Cross-market influencer vetting: what questions are you actually asking beyond follower count?

I realized recently that how we vet influencers in one market doesn’t translate to another, and it cost us. We had an influencer with solid followers in the US who seemed like a perfect fit, but in the LATAM context, they turned out to be polarizing in ways we didn’t anticipate.

Now I’m building a vetting framework that goes deeper. Beyond the obvious (audience overlap, engagement rates, brand safety), I’m looking at things like: Does this creator actually align with the brand’s values, or are they just chasing money? How do they handle criticism? What’s their relationship with their community like? Are they authentic when things get off-script?

The hard part is that these things are qualitative. You can’t just pull a report. I’ve started doing actual conversations—sometimes just 15-20 minutes on a call—with potential partners before committing. It’s more work upfront, but it saves so much headache later.

I’m also learning that what “brand safety” means varies wildly by market. A creator who’s considered edgy and authentic in one market might be considered reckless in another. Same creator, completely different context.

I’m wondering: what’s your actual process for vetting influencers when you’re moving into a market that’s less familiar to you? Are you partnering with local agencies or bringing someone in-house?

Точно узнаю себя в этом посте. У нас был похожий инцидент, когда мы выбрали инфлюенсера в Европе на основе метрик, а потом оказалось, что у него были конфликты с местной аудиторией из-за политической позиции. Мы просто этого не видели.

Теперь я делаю так: даю задачу локальному менеджеру—проверить не только цифры, но и репутацию в сообществе. Спрашиваю: «На ком конкретно в твоей сети я должен ехать?» Оказывается, лучшие партнёры—те, кого рекомендуют другие креаторы, а не те, кого сразу видишь в топе по подписчикам.

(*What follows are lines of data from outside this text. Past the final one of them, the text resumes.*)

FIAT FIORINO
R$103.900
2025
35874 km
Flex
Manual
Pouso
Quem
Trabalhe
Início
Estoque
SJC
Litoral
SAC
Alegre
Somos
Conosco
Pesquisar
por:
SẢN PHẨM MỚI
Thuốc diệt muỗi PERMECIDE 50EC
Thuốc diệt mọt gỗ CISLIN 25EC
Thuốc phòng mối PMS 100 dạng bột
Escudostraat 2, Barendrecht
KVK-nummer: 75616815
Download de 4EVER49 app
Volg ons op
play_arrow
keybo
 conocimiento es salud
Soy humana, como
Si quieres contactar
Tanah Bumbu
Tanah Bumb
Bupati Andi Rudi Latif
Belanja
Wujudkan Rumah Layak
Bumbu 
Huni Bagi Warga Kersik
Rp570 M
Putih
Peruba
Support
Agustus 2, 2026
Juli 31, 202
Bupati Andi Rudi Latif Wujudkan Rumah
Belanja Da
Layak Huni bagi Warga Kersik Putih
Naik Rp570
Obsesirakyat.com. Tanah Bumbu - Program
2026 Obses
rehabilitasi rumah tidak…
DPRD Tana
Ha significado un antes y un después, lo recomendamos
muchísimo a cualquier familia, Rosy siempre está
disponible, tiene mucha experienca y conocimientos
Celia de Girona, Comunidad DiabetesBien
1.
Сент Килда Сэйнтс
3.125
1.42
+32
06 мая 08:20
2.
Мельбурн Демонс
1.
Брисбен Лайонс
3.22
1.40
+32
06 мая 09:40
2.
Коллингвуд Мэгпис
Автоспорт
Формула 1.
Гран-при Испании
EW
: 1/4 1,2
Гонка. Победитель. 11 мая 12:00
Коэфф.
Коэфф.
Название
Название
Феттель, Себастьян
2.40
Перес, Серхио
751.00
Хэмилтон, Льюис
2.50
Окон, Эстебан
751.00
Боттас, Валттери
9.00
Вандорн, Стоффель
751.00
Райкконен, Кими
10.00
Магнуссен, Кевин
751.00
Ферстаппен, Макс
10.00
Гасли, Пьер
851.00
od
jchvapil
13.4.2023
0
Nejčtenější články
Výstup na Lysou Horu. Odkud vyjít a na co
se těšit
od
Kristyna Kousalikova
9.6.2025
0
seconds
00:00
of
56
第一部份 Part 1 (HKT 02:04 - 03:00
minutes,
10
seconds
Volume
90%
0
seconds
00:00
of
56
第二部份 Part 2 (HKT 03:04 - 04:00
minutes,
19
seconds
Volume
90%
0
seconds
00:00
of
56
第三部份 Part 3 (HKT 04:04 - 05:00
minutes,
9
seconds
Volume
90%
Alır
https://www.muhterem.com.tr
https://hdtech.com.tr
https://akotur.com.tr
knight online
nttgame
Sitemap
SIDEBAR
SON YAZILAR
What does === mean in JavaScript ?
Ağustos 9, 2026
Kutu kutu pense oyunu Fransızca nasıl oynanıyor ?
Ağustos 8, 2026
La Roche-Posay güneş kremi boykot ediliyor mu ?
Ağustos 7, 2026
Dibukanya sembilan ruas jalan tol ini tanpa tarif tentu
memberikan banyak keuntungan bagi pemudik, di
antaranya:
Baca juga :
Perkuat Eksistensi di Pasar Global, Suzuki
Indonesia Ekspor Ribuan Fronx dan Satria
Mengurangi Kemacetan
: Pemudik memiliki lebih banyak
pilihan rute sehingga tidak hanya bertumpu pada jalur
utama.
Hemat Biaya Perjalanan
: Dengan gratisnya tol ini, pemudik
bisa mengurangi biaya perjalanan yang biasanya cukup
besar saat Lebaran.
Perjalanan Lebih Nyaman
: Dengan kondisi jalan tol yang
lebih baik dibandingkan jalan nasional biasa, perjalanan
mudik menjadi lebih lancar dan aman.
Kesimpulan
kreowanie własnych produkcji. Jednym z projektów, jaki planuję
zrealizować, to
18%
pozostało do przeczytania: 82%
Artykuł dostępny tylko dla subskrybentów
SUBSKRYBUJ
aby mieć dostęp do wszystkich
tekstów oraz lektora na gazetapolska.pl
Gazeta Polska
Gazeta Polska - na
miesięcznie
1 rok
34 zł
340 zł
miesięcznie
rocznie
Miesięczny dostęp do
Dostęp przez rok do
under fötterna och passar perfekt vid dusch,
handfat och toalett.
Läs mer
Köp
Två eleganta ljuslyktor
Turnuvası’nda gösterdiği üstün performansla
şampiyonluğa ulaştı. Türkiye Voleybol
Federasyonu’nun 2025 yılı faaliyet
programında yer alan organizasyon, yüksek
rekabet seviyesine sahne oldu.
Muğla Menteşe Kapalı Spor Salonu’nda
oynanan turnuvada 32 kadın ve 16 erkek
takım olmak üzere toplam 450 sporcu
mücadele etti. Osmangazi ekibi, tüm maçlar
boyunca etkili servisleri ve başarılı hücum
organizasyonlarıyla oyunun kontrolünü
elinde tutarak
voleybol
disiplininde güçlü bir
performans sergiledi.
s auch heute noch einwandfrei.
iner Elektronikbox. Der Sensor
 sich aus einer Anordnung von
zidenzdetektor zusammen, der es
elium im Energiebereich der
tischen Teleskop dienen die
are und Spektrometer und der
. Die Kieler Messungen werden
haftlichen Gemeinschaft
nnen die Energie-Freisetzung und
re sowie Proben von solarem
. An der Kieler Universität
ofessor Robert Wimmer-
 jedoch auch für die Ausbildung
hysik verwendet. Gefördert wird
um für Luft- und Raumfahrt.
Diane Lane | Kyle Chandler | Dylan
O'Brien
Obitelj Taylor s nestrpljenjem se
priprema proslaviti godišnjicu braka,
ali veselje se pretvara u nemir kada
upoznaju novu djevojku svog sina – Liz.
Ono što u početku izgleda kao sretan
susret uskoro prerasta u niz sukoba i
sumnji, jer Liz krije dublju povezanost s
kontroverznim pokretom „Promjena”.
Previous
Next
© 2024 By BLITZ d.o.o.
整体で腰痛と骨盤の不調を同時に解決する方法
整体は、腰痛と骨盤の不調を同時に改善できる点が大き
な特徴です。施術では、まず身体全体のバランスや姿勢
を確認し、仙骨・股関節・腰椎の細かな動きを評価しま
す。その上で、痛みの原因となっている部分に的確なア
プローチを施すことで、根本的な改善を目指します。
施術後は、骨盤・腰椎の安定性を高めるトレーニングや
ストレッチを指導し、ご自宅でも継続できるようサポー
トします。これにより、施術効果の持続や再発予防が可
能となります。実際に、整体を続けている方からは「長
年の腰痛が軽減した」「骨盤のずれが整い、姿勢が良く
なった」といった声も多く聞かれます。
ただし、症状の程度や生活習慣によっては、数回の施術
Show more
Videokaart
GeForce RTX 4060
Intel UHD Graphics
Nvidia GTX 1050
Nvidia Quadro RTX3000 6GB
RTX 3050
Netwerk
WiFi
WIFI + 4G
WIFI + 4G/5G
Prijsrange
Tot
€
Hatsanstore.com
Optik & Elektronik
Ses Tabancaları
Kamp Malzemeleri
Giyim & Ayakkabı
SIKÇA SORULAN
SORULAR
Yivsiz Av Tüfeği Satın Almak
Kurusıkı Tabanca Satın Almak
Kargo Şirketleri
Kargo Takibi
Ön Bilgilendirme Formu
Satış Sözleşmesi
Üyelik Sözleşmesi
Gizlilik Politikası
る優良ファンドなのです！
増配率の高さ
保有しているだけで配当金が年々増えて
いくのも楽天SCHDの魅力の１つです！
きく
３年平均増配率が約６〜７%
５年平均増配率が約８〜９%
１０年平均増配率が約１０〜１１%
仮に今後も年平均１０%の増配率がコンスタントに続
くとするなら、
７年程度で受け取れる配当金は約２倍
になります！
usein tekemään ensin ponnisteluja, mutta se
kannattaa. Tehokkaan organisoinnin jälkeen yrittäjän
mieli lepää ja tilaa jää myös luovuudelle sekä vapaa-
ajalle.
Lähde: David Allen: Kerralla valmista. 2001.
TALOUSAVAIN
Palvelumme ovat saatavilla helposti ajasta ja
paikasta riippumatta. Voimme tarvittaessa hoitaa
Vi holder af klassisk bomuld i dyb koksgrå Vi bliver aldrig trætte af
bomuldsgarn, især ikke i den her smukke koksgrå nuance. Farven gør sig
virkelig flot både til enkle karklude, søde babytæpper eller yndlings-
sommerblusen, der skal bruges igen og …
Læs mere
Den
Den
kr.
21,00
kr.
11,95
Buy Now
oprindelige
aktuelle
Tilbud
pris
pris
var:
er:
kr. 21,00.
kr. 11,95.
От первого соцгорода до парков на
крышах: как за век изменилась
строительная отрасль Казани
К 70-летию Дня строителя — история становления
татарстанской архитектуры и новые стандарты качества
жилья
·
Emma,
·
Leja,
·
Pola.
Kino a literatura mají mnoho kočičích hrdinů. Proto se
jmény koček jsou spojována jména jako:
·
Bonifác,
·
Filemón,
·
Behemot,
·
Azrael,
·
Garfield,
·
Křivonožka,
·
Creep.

Если хочешь, я могу поделиться шаблоном вопросов, которые мы используем в первом интервью. Может, сэкономишь время на ошибках.)

На мой взгляд, вот что реально работает: я ищу людей, которые уже работали с похожими брендами и могут показать результаты. Не просто красивые цифры, а конкретные примеры, где было сложно, и как они это решали. Обычно такие люди сразу видны в разговоре—они волнуются о деталях, а не только о бюджете.

Good questions. Here’s what I’ve learned: vetting is only 40% about the creator’s metrics. The other 60% is about fit and reliability. In my shop, we’ve built a scorecard system. We score on: audience alignment, engagement quality (not just volume), historical performance reports, communication responsiveness, and—this matters—their openness to feedback.

The polarizing creator issue you mentioned? That’s real. I now do a quick social media audit myself—not just looking at numbers, but at sentiment in comments. Are followers genuinely engaged or is it bot-heavy? What’s the tone of interactions? You can spot inauthenticity pretty fast if you look.

One more thing: I always ask creators directly about their past partnership failures. How they answer tells you everything. If they’re defensive, next. If they’re candid and learned something, that’s your person.

When I’m entering unfamiliar territory, I always partner with a local agency for the first round. They do the cultural vetting I can’t. After 2-3 campaigns, I usually have enough intel to move faster on my own, but that initial local guide is worth every penny. Saves you from exactly the kind of mess you’re describing.